Follow me here – you see Paul doesn’t come to disagree with the concept of say Obamacare like most conservatives, which generally complain that the end result will be a lessened quality of care, at a greater price, with more money being added to the deficit. Paul disagrees with it on a bigger level. Obamacare to him represents an expansion of federal power.
This goes back 150 years to when Lincoln strengthened the Union by what Paul and his Libertarian buddies feel were tyrannical abuses of power when a supposedly unnecessary civil war was waged to abolish slavery and segregation.
During Paul’s run for the Senate he gave several interviews where he was publicly critical of the 1964 Civil Rights Act, and indicated it violated both states’ rights and individual property rights.

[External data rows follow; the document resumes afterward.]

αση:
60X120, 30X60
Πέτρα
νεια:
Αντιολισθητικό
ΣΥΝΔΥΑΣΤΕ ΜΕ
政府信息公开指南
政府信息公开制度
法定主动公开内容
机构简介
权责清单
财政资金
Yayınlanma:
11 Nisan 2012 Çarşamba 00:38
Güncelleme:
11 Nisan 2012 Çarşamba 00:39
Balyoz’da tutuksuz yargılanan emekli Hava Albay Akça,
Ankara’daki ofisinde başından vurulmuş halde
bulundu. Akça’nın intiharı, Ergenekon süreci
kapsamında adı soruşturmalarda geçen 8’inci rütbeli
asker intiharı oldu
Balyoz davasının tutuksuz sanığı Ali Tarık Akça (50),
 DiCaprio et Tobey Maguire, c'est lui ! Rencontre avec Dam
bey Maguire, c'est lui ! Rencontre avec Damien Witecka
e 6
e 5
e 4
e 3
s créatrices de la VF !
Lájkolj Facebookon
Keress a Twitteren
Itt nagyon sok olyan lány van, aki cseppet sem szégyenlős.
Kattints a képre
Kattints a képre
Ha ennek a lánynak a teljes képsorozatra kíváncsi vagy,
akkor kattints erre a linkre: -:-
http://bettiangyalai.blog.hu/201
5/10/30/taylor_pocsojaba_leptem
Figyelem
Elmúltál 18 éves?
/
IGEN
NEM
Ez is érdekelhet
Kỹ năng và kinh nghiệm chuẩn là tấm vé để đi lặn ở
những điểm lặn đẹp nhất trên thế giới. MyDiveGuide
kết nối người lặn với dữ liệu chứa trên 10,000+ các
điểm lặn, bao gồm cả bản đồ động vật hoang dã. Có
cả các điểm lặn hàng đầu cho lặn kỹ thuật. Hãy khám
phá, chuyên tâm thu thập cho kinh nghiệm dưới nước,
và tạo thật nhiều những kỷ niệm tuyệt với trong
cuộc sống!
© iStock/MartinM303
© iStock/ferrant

This doesn’t make him an out-of-the-closet racist like Pat Buchanan, but when you read between the lines, what Paul is saying is he disagrees with the legal methods that ended state-sanctioned racism.

Abraham Lincoln courageously took America in the direction necessary. Now Sen. Paul wants to reverse course and return us to the good ‘ole 1800s.
The problem the Jack Hunter situation creates for Paul is it shows he has a tolerance for slavery and secessionist ideals, and employed the counsel of at least one neo-Confederate.
In the hyper-partisan halls of Congress, even these misguided ideals can find a populist home, but take them out nationally on a presidential campaign, and chances are Paul will be relegated to wing nut status.
Larry Sabato, director of the University of Virginia’s Center for Politics, said keeping Hunter on staff would have been “fatal” to Paul’s presidential ambitions in 2016, and keeping him on as long as he did probably harmed him significantly.
I imagine Hillary’s oppo-research person was tabulating every minute Paul didn’t fire Hunter, and kept copious notes and video of the senator attempting to defend his not-so-closeted racist staffer.
Rand Paul is to opposition research like Michele Bachmann, Herman Cain, and Rick Perry were to comedians like Letterman, Leno, Stephen Colbert, and John Stewart – he is the gift that keeps on giving.